* Exercise requirements
Retrieve all lines below that have the string "index".

══════

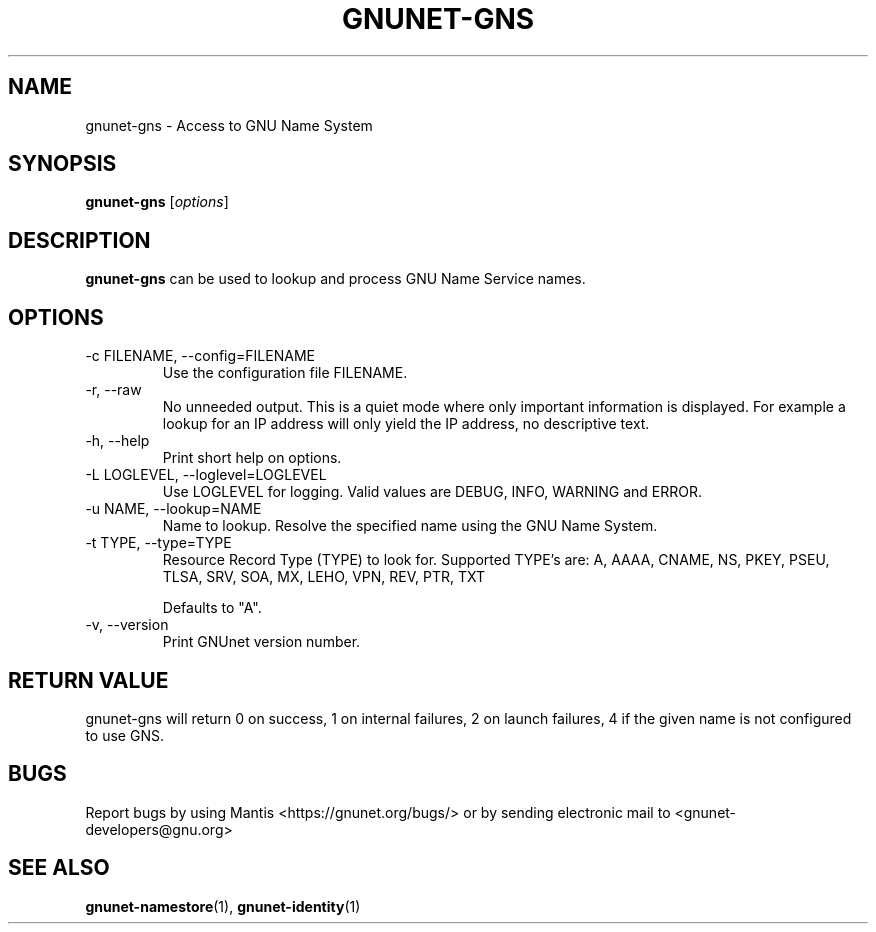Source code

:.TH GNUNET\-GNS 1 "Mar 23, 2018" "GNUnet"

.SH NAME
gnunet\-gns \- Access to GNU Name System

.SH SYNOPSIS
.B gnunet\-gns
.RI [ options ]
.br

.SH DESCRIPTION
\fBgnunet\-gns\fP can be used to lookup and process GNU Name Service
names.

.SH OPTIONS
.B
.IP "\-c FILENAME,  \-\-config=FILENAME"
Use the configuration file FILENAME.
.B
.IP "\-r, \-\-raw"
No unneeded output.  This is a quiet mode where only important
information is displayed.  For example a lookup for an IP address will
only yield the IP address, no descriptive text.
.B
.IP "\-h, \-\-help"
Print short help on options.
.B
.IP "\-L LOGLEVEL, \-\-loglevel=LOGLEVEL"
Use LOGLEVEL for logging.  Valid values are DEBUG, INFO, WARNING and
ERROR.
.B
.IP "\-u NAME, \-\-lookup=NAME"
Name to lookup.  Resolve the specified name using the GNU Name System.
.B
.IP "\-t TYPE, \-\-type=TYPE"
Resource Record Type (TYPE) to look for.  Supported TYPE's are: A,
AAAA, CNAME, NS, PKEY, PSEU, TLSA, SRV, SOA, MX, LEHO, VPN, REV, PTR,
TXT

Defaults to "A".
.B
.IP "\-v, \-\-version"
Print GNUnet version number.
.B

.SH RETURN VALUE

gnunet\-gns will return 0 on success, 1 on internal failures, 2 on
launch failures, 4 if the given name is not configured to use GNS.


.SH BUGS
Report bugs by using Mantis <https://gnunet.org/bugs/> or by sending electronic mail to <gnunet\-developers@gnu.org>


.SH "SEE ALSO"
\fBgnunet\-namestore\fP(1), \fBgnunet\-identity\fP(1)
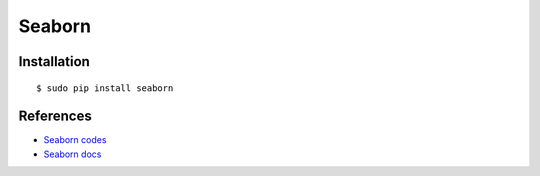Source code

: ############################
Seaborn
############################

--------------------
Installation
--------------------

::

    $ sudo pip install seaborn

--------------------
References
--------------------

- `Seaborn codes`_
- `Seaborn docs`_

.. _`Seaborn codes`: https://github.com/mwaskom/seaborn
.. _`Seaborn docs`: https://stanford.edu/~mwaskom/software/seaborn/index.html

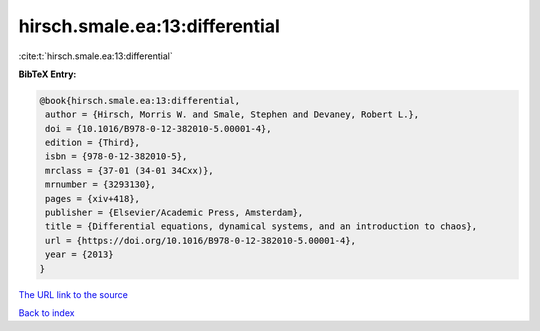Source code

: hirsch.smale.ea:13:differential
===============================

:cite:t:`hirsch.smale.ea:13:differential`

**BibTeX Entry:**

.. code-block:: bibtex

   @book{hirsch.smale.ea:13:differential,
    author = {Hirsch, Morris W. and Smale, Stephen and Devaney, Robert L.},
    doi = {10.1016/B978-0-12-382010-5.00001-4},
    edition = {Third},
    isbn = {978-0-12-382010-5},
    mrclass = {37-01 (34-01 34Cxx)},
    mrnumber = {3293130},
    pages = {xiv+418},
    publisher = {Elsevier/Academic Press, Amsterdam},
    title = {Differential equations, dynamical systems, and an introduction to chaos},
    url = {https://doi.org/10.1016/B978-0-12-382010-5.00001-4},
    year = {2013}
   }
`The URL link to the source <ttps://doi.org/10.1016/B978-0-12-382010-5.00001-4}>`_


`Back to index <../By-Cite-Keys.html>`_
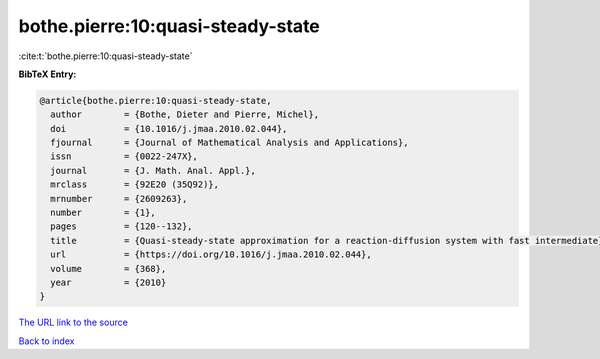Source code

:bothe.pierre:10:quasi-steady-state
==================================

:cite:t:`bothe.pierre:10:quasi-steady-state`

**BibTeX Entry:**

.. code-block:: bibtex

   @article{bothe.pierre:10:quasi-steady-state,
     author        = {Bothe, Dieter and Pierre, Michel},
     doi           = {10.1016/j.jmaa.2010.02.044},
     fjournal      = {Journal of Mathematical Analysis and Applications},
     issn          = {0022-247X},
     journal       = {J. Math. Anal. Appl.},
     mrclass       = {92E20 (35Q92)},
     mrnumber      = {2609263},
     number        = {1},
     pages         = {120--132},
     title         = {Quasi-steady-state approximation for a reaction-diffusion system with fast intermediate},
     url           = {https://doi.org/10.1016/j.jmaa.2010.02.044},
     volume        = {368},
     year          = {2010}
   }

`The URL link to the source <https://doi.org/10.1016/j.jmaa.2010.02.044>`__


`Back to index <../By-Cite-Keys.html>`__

══════

* Response box
.. _`Seaborn docs`: https://stanford.edu/~mwaskom/software/seaborn/index.html
`Back to index <../By-Cite-Keys.html>`_
`Back to index <../By-Cite-Keys.html>`__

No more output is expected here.